Python官网：https://www.python.org/

你可以在以下链接中下载 Python 的文档，你可以下载 HTML、PDF 和 PostScript 等格式的文档。

Python文档下载地址：https://www.python.org/doc/

安装完不能用的，需要配置下环境变量，如果pid命令不能用那就把script目录也加到环境变量中

2、在说说工具吧，用UE也行，只是中文乱码的问题一直没解决，改为用eclipse，安装插件：

eclipse菜单 -> Help -> Install New Software... -> Work with (Add..)
Name:PyDev
Location:http://pydev.org/updates

eclipse和python关联：

eclipse菜单 -> Windows ->Preferences -> PyDev-> Interpreters - Python Interpreter.
点击New按钮,选择python.exe的路径(第1步安装Python的路径),打开后显示出一个包含很多复选框的窗口,点OK结束！

如果报错：Unable to create the selected preference page.
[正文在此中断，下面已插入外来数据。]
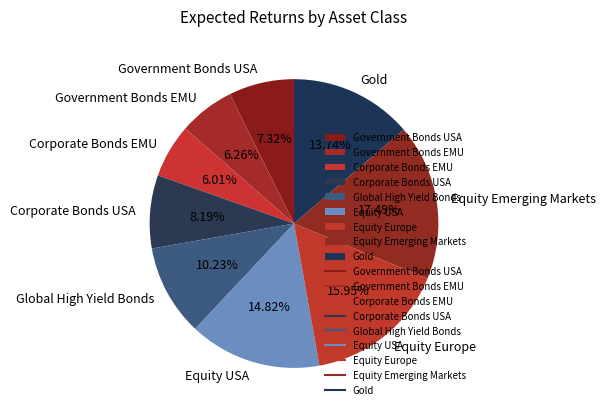

Does Government Bonds EMU represent more than half of the total?

No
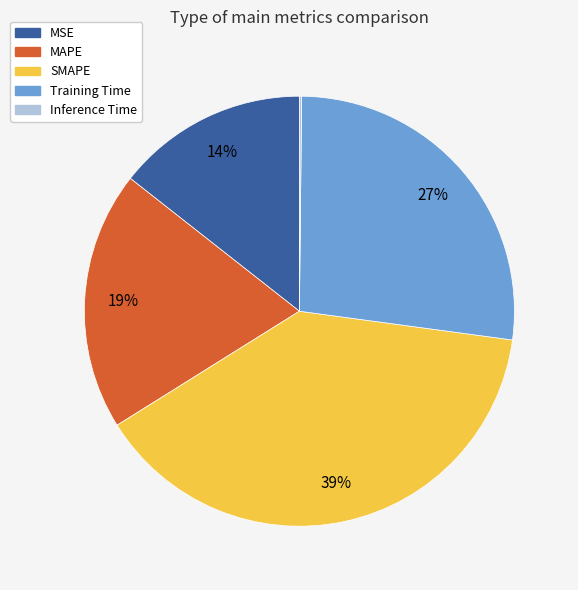

Is there a majority slice in this chart?

No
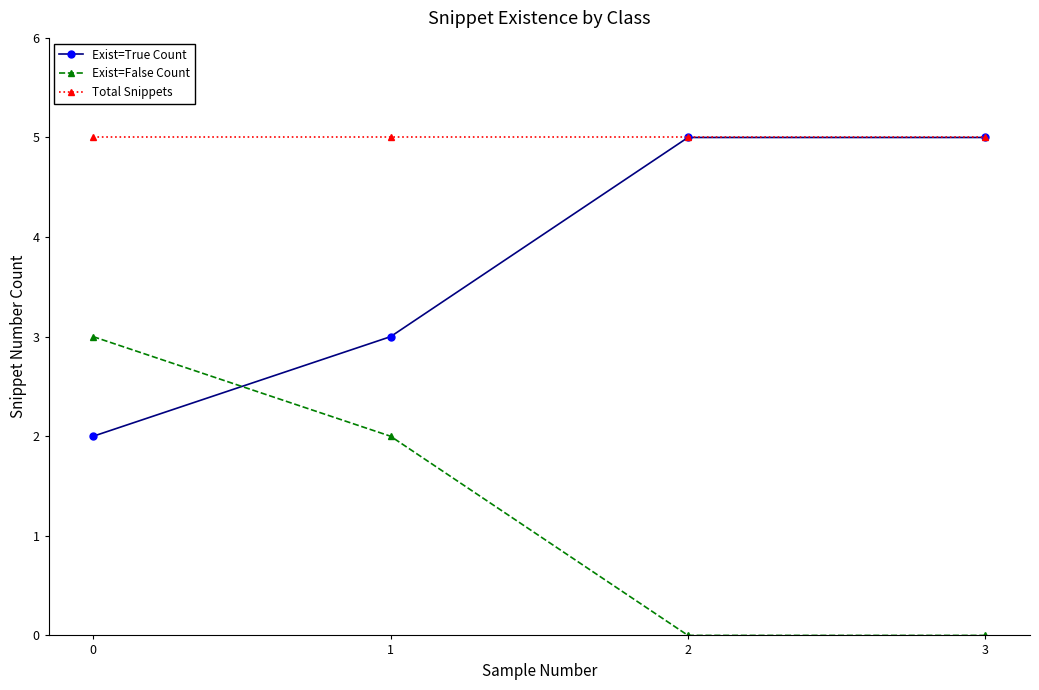

What is the sum of all Total Snippets values?

20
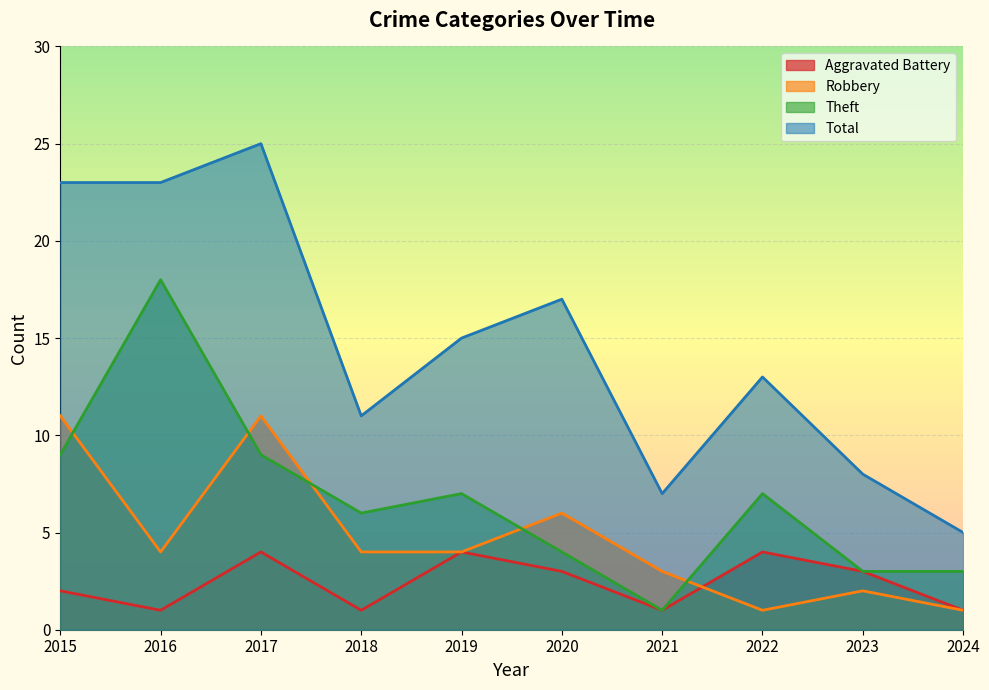

At which label does Robbery reach its peak?

2015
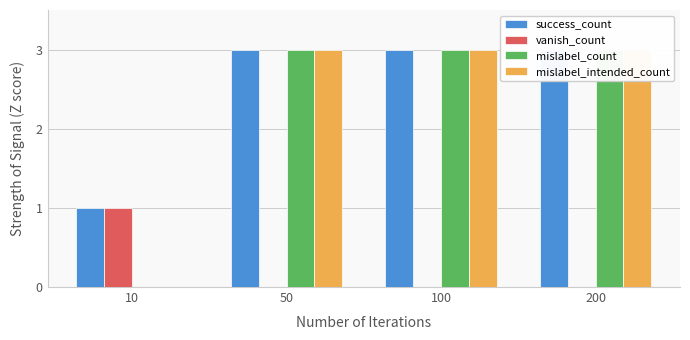

At how many categories does at least one series exceed 2?

3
An error occurred while automatically activating bundle org.python.pydev，安装旧版插件试下：路径Location=https://dl.bintray.com/fabioz/pydev/old/

3、新建项目：

3、整了个sqlite3数据库，很小，安装很简单，又下了个Sqlite studio3.1.1操作数据库用，建了个books.db，建了个comments表

CREATE TABLE comments (
    moveId     VARCHAR (20),
    nickname   VARCHAR (1000),
    comment    VARCHAR (2000),
    rate       VARCHAR (20),
    city       VARCHAR (50),
    start_time VARCHAR (50) 
);

用的猫眼，需要抓取猫眼接口数据，这个还不知道怎么弄，先把大神的拿来用了，类似下面的地址：

"http://m.maoyan.com/mmdb/comments/movie/1208282.json?_v_=yes&offset=15"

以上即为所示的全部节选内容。